- Revista Istoé
Não sou ingênuo. Sei que nem todos os habitantes do Congresso e do STF morrem de amores pelos avanços em curso. Mas, vistos em conjunto, creio que tais avanços são irreversíveis
Os principais jornais e revistas do Primeiro Mundo andam meio obcecados com o tema do “fim da democracia”. Entra dia, sai dia, algum deles sentencia que o princípio da representação política parece esgotado. Mas, claro, esquiva-se de explicar qual será a alternativa.
Dediquei algumas páginas a esse tema no capítulo 2 de meu livro “Liberais e antiliberais” (Companhia das Letras, 2016). Mostrei que essa linha de argumentação aparece já bem configurada nas primeiras décadas do século 20, e reaparece de forma cíclica, praticamente nos mesmos termos.
No momento atual, não se requer muito esforço para perceber que, de fato, existe um mal estar mundial. A tecla da morte da democracia é martelada por toda parte, e os adeptos dessa tese geralmente nem se dão ao trabalho de ressaltar que o mal estar é geral, mas suas causas não são idênticas de um país a outro. Como também não são idênticos os setores ideológicos e partidos que propagam tal ideia.
Na edição anterior de Istoé, foi a vez do sociólogo Manuel Castells, professor da Universidade da Califórnia, Berkeley. Castells é um analista fino, que maneja muito bem os dados da realidade, e por isso merece ser lido com atenção. Esquematicamente, o que ele diz é que as democracias estão se autodestruindo por causa da corrupção. Não sei se o que o levou a explorar esse tema foi principalmente a atual situação brasileira, mas pergunto: a corrupção está acabando com a democracia brasileira? Pode ser que sim, pode ser que não.

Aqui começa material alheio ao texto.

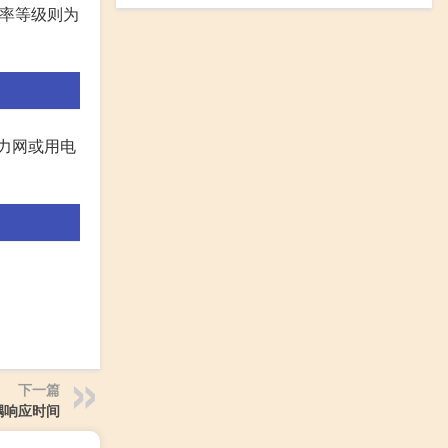
功率等级则为
力网或用电
下一篇
耦响应时间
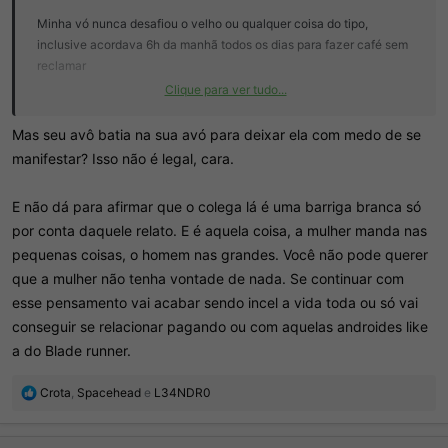
Minha vó nunca desafiou o velho ou qualquer coisa do tipo,
inclusive acordava 6h da manhã todos os dias para fazer café sem
reclamar
Clique para ver tudo...
Eles nunca tiveram uma gritaria ou qualquer coisa na minha frente,
muito menos dos filhos e netos, o lar era respeito máximo, mas hoje
Mas seu avô batia na sua avó para deixar ela com medo de se
não tem mais homem e mulher pra aceitar esse sistema que
manifestar? Isso não é legal, cara.
funcionou muito bem
E não dá para afirmar que o colega lá é uma barriga branca só
Se minha vó falasse qualquer coisa seria ignorada até a morte,
por conta daquele relato. E é aquela coisa, a mulher manda nas
então nem tentava o velho simplesmente tinha total controle sobre
pequenas coisas, o homem nas grandes. Você não pode querer
o lar
que a mulher não tenha vontade de nada. Se continuar com
esse pensamento vai acabar sendo incel a vida toda ou só vai
conseguir se relacionar pagando ou com aquelas androides like
a do Blade runner.
R
Crota
,
Spacehead
e
L34NDR0
e
a
ç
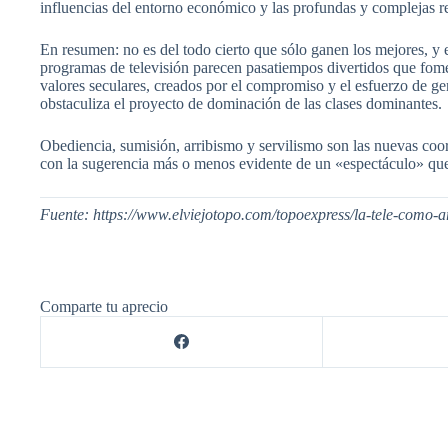
influencias del entorno económico y las profundas y complejas re
En resumen: no es del todo cierto que sólo ganen los mejores, y e
programas de televisión parecen pasatiempos divertidos que fome
valores seculares, creados por el compromiso y el esfuerzo de gene
obstaculiza el proyecto de dominación de las clases dominantes.
Obediencia, sumisión, arribismo y servilismo son las nuevas coor
con la sugerencia más o menos evidente de un «espectáculo» que s
Fuente: https://www.elviejotopo.com/topoexpress/la-tele-como-
Comparte tu aprecio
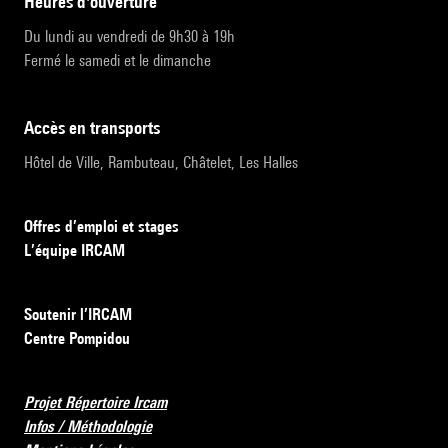
heures d'ouverture
Du lundi au vendredi de 9h30 à 19h
Fermé le samedi et le dimanche
accès en transports
Hôtel de Ville, Rambuteau, Châtelet, Les Halles
Offres d’emploi et stages
L’équipe IRCAM
Soutenir l’IRCAM
Centre Pompidou
Projet Répertoire Ircam
Infos / Méthodologie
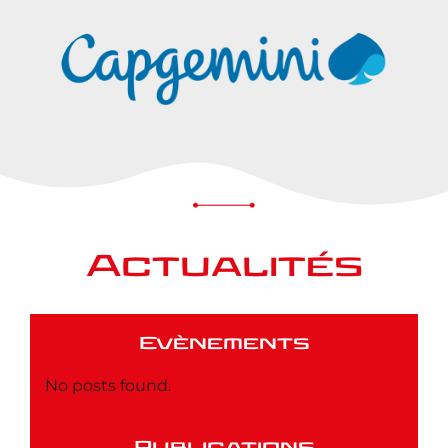
Actualités
Evènements
No posts found.
Publications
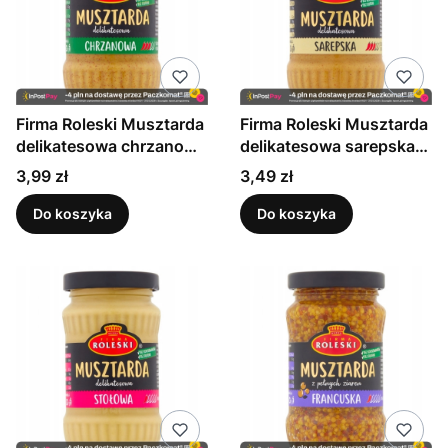
Firma Roleski Musztarda
Firma Roleski Musztarda
delikatesowa chrzanowa
delikatesowa sarepska
175g
175g
Cena
Cena
3,99 zł
3,49 zł
Do koszyka
Do koszyka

A afirmação contrária me soa igualmente plausível. Podemos perfeitamente sustentar que, nesse aspecto, a democracia nunca mostrou tamanho vigor em nosso País. Um de nossos maiores empresários passou dois anos na cadeia, um ex-presidente, já condenado em segunda instância, está recluso há mais de cem dias, e os demais que se encontram na mesma condição representam quase todo o espectro partidário.

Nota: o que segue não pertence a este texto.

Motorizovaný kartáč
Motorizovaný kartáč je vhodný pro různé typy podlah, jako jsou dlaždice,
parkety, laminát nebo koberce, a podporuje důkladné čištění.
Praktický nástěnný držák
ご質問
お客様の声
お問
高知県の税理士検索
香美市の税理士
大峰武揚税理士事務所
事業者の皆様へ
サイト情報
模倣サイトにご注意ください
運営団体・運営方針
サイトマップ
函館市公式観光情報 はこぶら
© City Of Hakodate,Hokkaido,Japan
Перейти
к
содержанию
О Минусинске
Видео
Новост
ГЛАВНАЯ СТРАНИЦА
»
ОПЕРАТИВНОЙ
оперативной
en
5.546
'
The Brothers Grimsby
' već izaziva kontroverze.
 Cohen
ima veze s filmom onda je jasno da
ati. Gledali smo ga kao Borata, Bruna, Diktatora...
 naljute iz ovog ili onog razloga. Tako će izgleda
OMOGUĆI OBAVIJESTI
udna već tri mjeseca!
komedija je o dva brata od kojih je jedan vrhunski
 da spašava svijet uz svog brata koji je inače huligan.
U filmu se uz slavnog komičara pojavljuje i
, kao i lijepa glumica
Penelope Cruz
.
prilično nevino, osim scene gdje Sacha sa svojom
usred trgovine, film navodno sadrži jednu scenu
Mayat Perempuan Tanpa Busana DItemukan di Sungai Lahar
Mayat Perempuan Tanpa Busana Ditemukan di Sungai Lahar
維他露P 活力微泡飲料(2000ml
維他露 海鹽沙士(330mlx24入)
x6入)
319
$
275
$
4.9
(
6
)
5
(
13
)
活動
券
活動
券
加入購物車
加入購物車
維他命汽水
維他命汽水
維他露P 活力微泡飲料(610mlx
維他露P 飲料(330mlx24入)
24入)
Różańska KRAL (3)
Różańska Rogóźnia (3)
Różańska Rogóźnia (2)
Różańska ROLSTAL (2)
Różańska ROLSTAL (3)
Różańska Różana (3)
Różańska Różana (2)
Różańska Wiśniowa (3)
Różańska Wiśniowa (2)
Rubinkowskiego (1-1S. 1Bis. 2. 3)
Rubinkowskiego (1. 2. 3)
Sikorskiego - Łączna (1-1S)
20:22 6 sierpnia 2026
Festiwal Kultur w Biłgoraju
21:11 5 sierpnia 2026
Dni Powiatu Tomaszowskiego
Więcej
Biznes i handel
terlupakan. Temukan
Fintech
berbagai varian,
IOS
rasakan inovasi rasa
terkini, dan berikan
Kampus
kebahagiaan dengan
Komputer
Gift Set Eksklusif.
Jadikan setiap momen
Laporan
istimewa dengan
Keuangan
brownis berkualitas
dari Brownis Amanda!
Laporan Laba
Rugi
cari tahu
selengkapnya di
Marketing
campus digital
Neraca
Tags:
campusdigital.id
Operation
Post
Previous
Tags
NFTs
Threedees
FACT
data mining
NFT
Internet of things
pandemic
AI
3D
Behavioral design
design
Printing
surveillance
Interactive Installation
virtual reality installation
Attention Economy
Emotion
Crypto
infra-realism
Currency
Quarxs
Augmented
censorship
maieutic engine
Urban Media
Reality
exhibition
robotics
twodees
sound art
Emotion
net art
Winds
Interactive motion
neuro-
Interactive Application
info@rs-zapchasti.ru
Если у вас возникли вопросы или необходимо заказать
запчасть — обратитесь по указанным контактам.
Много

Pela primeira vez em nossa história, podemos dizer que o regime democrático já não se resume à realização de eleições periódicas. Está chegando àquele estágio em que transparência e accountability (a devida responsabilização penal dos infratores) entram efetivamente na equação. Não sou ingênuo. Sei que nem todos os habitantes do Congresso e do Supremo Tribunal Federal morrem de amores pelos avanços em curso. Mas, vistos em conjunto, creio que tais avanços são irreversíveis.